# SnowEx Auger Motor/Transmission Replacement



## 6.0 stroker (Dec 7, 2013)

Hi guys,

I have a SnowEx sp/vmaxx 2400 tailgate replacement spreader. My auger motor and transmission are toast and need to be replaced. At around $2200 for parts from SnowEx I am looking for an alternative as this seems like a huge markup. The problem I am having is cross referencing the part numbers to find a different brand motor/transmission.

Is there a possible identical motor/tranny from a different spreader company?
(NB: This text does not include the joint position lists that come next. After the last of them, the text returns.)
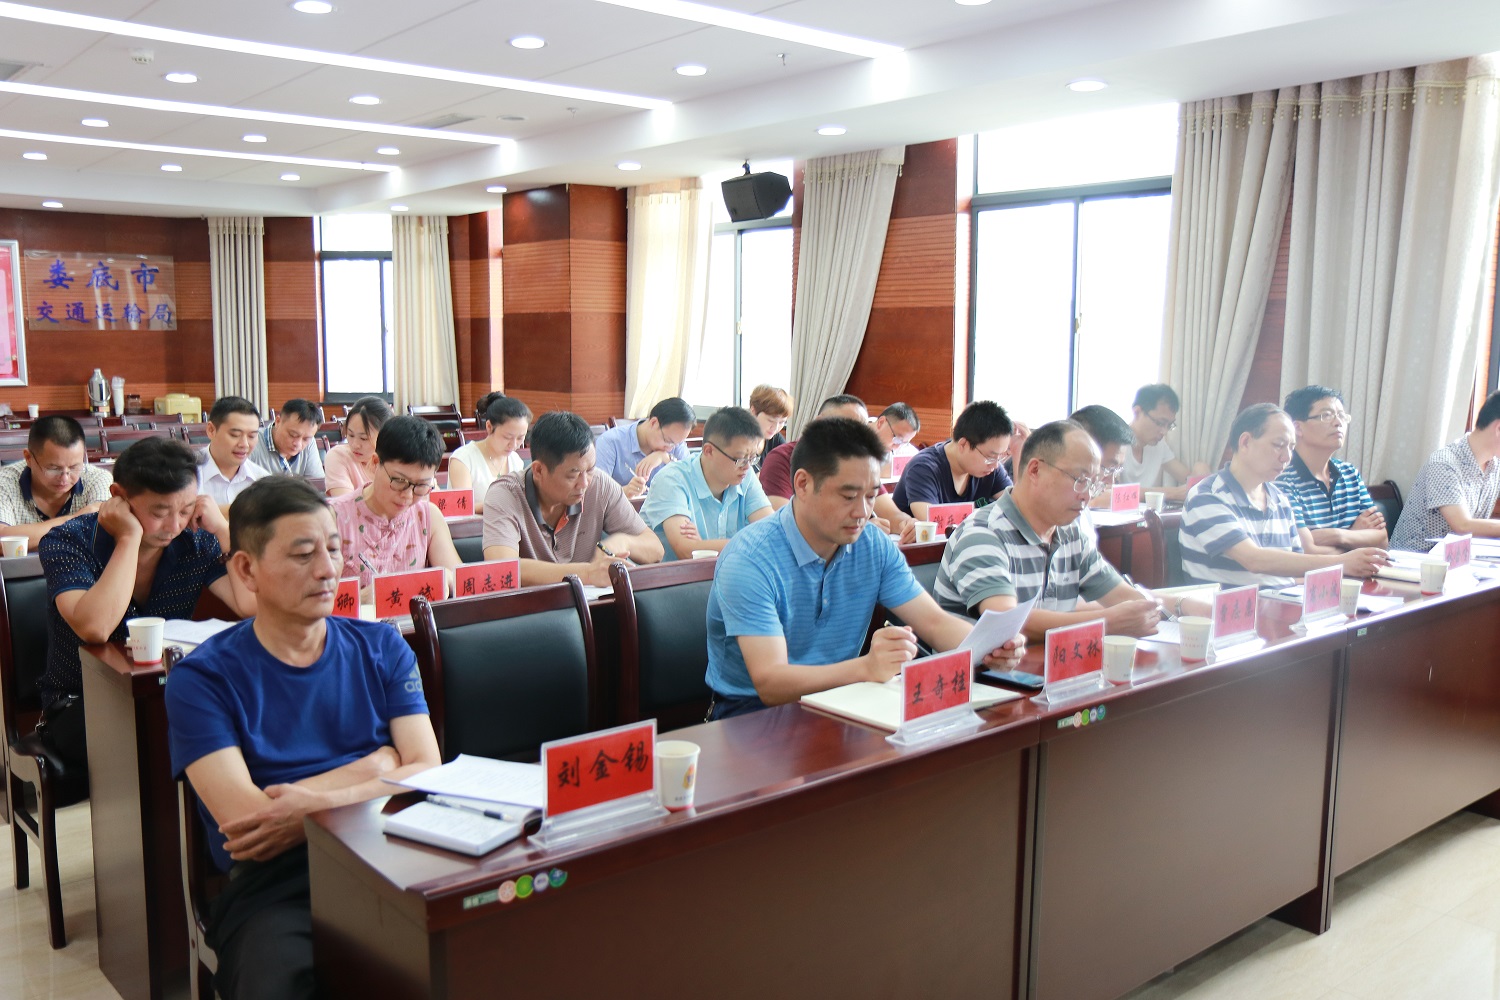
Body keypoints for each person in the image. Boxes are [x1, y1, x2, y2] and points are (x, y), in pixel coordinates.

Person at [165, 476, 440, 1000]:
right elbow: (249, 823)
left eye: (333, 549)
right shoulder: (201, 679)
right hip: (278, 885)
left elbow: (427, 770)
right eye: (303, 554)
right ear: (246, 569)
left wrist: (312, 807)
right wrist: (378, 767)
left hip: (391, 850)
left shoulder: (382, 645)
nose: (327, 569)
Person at [703, 417, 1027, 719]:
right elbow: (771, 683)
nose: (863, 512)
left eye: (871, 496)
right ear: (802, 484)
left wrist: (991, 647)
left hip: (845, 699)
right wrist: (866, 668)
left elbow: (934, 622)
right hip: (751, 714)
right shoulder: (750, 559)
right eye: (848, 496)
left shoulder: (872, 545)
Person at [37, 437, 253, 772]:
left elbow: (251, 606)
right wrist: (128, 537)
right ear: (118, 497)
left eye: (186, 510)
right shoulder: (68, 541)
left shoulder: (196, 539)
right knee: (174, 735)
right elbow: (95, 628)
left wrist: (224, 531)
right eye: (159, 513)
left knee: (240, 717)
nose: (174, 526)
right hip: (82, 703)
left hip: (170, 691)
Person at [935, 421, 1206, 641]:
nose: (1087, 495)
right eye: (1080, 480)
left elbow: (1124, 596)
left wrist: (1176, 607)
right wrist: (1106, 622)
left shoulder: (1070, 534)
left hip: (1045, 674)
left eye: (1094, 484)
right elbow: (1007, 621)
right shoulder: (983, 533)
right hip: (981, 682)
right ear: (1035, 470)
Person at [1181, 403, 1387, 586]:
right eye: (1278, 445)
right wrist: (1341, 563)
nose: (1287, 457)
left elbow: (1294, 571)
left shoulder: (1279, 499)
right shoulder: (1207, 496)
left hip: (1282, 604)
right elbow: (1254, 560)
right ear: (1245, 442)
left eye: (1291, 447)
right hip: (1230, 612)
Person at [482, 410, 663, 586]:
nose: (584, 483)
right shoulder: (505, 494)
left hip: (589, 603)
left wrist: (624, 541)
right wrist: (587, 573)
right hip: (531, 605)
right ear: (539, 470)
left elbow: (656, 550)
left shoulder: (600, 485)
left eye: (590, 470)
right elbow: (502, 569)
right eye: (573, 474)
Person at [329, 416, 463, 596]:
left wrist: (446, 576)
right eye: (399, 481)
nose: (408, 495)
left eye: (421, 486)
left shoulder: (427, 517)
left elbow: (459, 581)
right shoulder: (333, 518)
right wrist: (362, 598)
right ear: (375, 463)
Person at [640, 406, 772, 560]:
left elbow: (771, 535)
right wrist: (752, 542)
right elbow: (687, 551)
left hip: (726, 571)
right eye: (741, 458)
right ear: (709, 451)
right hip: (674, 574)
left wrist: (703, 545)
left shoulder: (745, 476)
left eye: (753, 458)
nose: (748, 466)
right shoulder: (671, 480)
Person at [1276, 385, 1387, 552]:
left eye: (1341, 416)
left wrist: (1339, 535)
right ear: (1297, 428)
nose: (1338, 422)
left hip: (1350, 569)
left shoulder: (1350, 474)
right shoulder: (1283, 480)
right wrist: (1355, 538)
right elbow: (1303, 551)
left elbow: (1382, 540)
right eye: (1326, 415)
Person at [876, 399, 1014, 531]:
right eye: (990, 457)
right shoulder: (924, 467)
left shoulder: (991, 468)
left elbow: (1016, 507)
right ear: (963, 444)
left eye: (1000, 457)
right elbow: (932, 522)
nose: (996, 465)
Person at [1391, 390, 1500, 550]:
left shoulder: (1494, 466)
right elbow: (1462, 526)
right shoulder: (1444, 463)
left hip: (1456, 559)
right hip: (1414, 559)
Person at [0, 415, 113, 547]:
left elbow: (101, 531)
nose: (65, 478)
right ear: (29, 458)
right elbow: (2, 541)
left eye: (74, 467)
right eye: (53, 469)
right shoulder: (5, 482)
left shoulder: (97, 479)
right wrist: (78, 519)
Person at [759, 394, 870, 509]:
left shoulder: (860, 462)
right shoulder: (783, 458)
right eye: (845, 427)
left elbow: (879, 508)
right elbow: (781, 515)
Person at [593, 397, 695, 498]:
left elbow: (692, 481)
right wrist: (625, 491)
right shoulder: (610, 442)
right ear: (654, 423)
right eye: (668, 441)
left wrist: (665, 457)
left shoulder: (675, 441)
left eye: (676, 444)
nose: (670, 448)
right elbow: (597, 493)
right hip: (623, 506)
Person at [1122, 384, 1210, 502]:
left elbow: (1186, 477)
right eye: (1160, 423)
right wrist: (1172, 493)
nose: (1164, 431)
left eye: (1169, 425)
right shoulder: (1115, 444)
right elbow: (1106, 493)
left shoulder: (1159, 445)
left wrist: (1200, 469)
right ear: (1137, 412)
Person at [448, 395, 531, 513]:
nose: (513, 445)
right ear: (489, 427)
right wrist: (501, 504)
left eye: (520, 438)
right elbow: (463, 506)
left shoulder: (515, 460)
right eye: (507, 437)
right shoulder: (464, 459)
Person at [198, 396, 269, 508]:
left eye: (252, 436)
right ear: (211, 430)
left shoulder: (262, 480)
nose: (244, 444)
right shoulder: (187, 474)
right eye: (235, 435)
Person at [324, 396, 391, 497]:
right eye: (351, 435)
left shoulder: (395, 460)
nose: (355, 445)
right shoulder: (338, 456)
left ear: (385, 437)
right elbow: (345, 503)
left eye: (364, 438)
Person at [250, 399, 325, 479]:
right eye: (293, 435)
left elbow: (317, 483)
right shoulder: (252, 441)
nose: (298, 444)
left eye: (305, 439)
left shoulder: (310, 443)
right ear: (278, 421)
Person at [748, 384, 794, 472]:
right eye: (771, 420)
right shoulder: (738, 440)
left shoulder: (775, 439)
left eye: (782, 422)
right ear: (753, 411)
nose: (776, 428)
Or is there a motor that will work from buyers?

The SnowEx part numbers for the motor and transmission are d6825 and d6894.

This is the same motor/tranny from the SnowEx 2200 if that helps.

Any help would be appreciated as it's only a matter of time till the snow starts flying!


----------



## cl733 (Jul 12, 2013)

go look on ebay/amazon, my friend had the transmission pile up in 3 of his , well he used them for spreading mag and salt, and some must have migrated into the gear box ,well he couldn't even turn them over he took them all apart and cleaned them up pretty good and re bearing and seals and they are all working , he went and bought a motor from the supply store for a buyers spreader that he has and that motor alone cost him over 350 dollars after market, I found the exact motor on amazon for 77$, so have a look around , and try taking it apart


----------